Source data

******

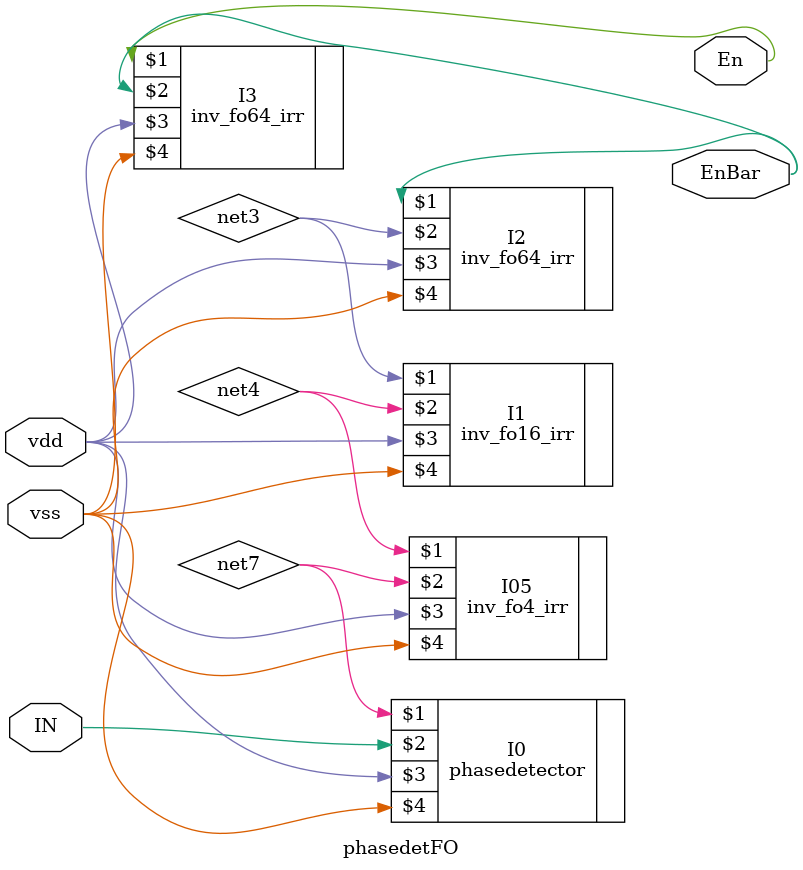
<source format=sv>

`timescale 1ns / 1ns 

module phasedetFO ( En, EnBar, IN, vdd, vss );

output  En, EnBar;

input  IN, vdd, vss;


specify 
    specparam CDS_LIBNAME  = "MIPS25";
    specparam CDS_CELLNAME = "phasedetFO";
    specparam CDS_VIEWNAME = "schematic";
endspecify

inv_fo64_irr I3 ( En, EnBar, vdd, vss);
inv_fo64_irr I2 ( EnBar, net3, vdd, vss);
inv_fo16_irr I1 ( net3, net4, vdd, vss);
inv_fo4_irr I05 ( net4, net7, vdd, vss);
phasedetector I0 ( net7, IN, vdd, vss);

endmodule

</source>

******

▸ **ACTION ITEM**
Having removed the pictures, write out the records exactly as they stand.

▸ **ANSWER SPACE**
<source format=sv>

`timescale 1ns / 1ns 

module phasedetFO ( En, EnBar, IN, vdd, vss );

output  En, EnBar;

input  IN, vdd, vss;


specify 
    specparam CDS_LIBNAME  = "MIPS25";
    specparam CDS_CELLNAME = "phasedetFO";
    specparam CDS_VIEWNAME = "schematic";
endspecify

inv_fo64_irr I3 ( En, EnBar, vdd, vss);
inv_fo64_irr I2 ( EnBar, net3, vdd, vss);
inv_fo16_irr I1 ( net3, net4, vdd, vss);
inv_fo4_irr I05 ( net4, net7, vdd, vss);
phasedetector I0 ( net7, IN, vdd, vss);

endmodule

</source>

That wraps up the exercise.